IF THE GREATER THAN/LESS THAN SYMBOL IS INCORRECT, THEN THE DCT DOES NOT APPLY

* $\frac{1}{n!}$ can be compared to 1/n²

ANSWER MUST INCLUDE

if bn converges or diverge
comparison of size of bn and an
used DCT to prove convergence/divergence

Lecture 20: Limit Comparison

Analyzes the behavior of series using the Limit Comparison Test (LCT) with a known series to determine convergence or divergence.

$\Sigma\left(a_{n}\right),\Sigma\left(b_{n}\right)$

both have only positive terms

$\lim_{n\to\infty}\frac{\left(a_{n}\right)}{\left(b_{n}\right)}$ = c

If c is positive and finite, then both series either converge or diverge together.
- the series act the same as long as c $\ge0$
It is essential to choose a comparison series $b_{n}$ that is simpler and for which the convergence is already known.
- there is no requirement that $a_{n}\le b_{n}$
answer must state that because b diverges/converges, a diverges/converges by the LCT
FOR TRIG: $b_{n}$ can be simplified as the value inside of the sine or cosine functions, this is because each trig function converges to 1 as n approaches infinity.

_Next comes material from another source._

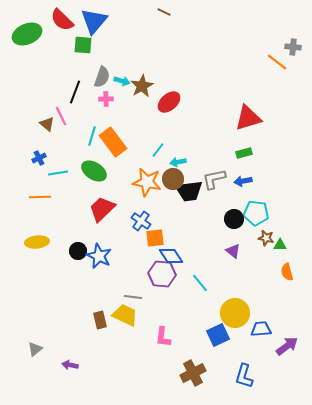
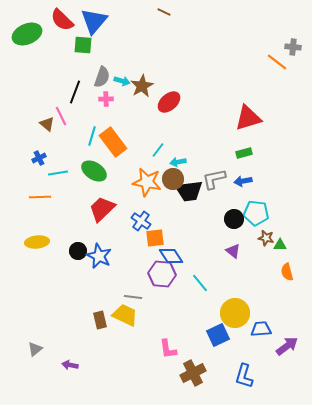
pink L-shape at (163, 337): moved 5 px right, 12 px down; rotated 15 degrees counterclockwise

Lecture 21: Alternating Series

An alternating series has the form of

$\Sigma\left(-1\right)^{n}b_{n}$

Alternating Series Test (AST)

The series converges if…

$b_{n}\ge0$ for all n

{ $b_{n}$ } is decreasing
$\lim_{n\to\infty}b_{n}=0$

The alternating series test takes no specific math, only proving that the series fits all the criteria.

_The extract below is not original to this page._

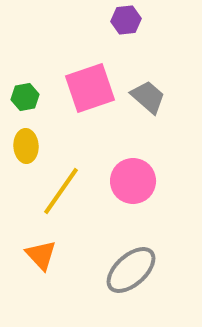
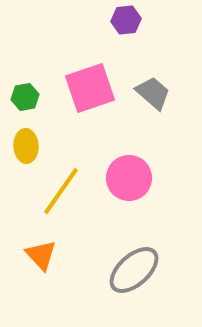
gray trapezoid: moved 5 px right, 4 px up
pink circle: moved 4 px left, 3 px up
gray ellipse: moved 3 px right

only place for partial credit is in the limit

*ALL 3 CRITERIA MUST BE STATED AS SATISFIED OR NOT SATISFIED IN THE ANSWER

the harmonic series $\Sigma\frac{1}{n}$ diverges, but the alternating harmonic series $\Sigma\frac{\left(-1\right)^{n+1}}{n}$ converges

IMPORTANT RULE: $\Sigma a_{n}$ is absolutely convergent if $\Sigma\left\vert a_{n}\right\vert$ converges. Conversely, a series is conditionally convergent, if $\Sigma a_{n}$ converges but $\Sigma\left\vert a_{n}\right\vert$ diverges.

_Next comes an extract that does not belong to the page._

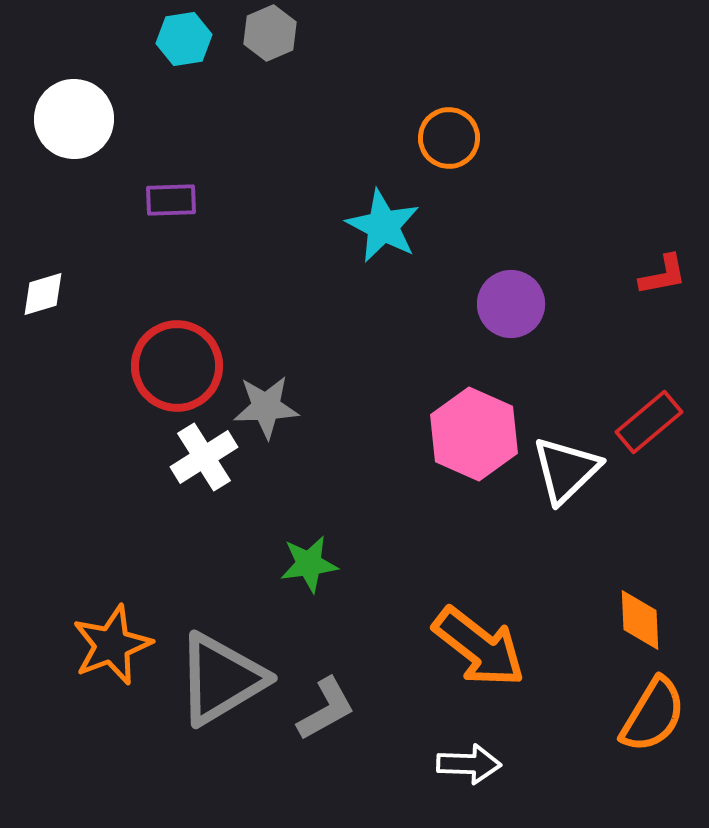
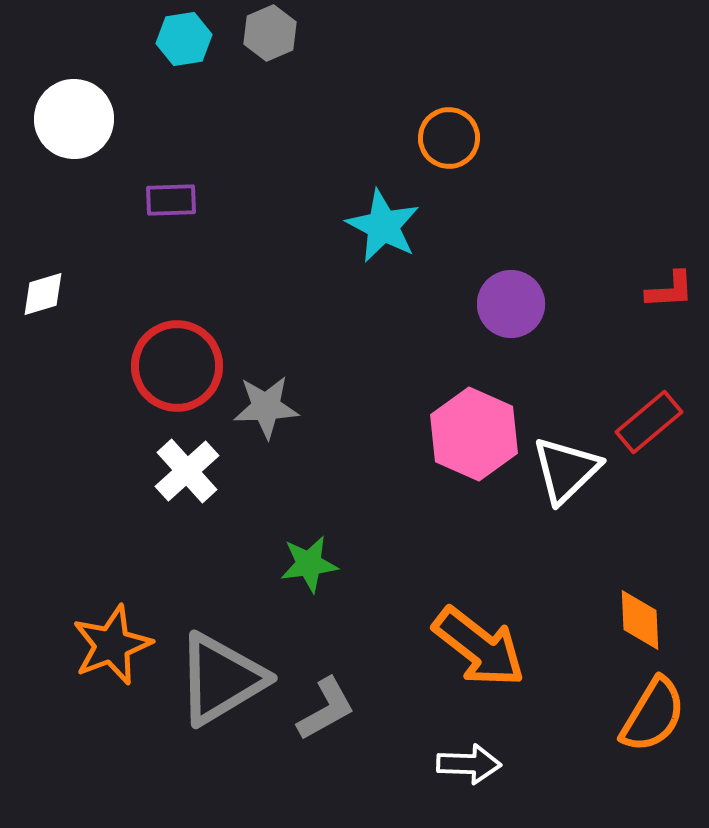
red L-shape: moved 7 px right, 15 px down; rotated 8 degrees clockwise
white cross: moved 17 px left, 14 px down; rotated 10 degrees counterclockwise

this rule is important to showing the convergence of a non-alternating series with positive and negative terms

Alternating Series Estimation Theorem

Let $\Sigma\left(-1\right)^{n}b_{n}$ = S (summation approaches infinity) and $S_{N=}\Sigma\left(-1\right)^{n}b_{n}$ (summation approaches N)

Then, $\left\vert S-S_{N}\right\vert\le b_{N+1}$

The following must still be true, just proving the series alternates in general:

$b_{n}\ge0$ for all n

{ $b_{n}$ } is decreasing
$\lim_{n\to\infty}b_{n}=0$
The remainder estimate says that the error of the partial sum estimate is of series $\Sigma\left(-1\right)^{n}b_{n}\le b_{N+1}$ , $b_{N+1}$ is the upper bound (next term in the series)

Lecture 22: Ratio and Root Tests

*PLEASE NOTE: THESE TESTS CAN NOT BE ABBREVIATED IN THE ANSWERS

BOTH TESTS ALLOW FOR CANCELLATIONS, MAKING COMPLICATED EXPONENTS OR FACTORIALS EASIER TO MANAGE AND SIMPLER WHEN FINDING CONVERGENCE

Ratio Test

$\Sigma a_{n}\ne0$ and $\lim_{n\to\infty}\left\vert\frac{\left(a_{n+1}\right)}{a_{n}}\right\vert=L$

Converges absolutely when

L<1

Diverges when

L>1

Test is inconclusive when

L=1

the ratio test is always inconclusive when a series converges conditionally
RATIO TEST IS BEST TO USE WHEN YOU SEE A FACTORIAL (!)

Root Test

$\Sigma a_{n}\ne0$ and $\lim_{n\to\infty}\left(\left\vert a_{n}\right\vert\right)^{\frac{1}{n}}=L$

Converges absolutely when

L<1

Diverges when

L>1

Test is inconclusive when

L=1

ROOT TEST IS BEST TO USE WHEN YOU SEE n IN THE EXPONENT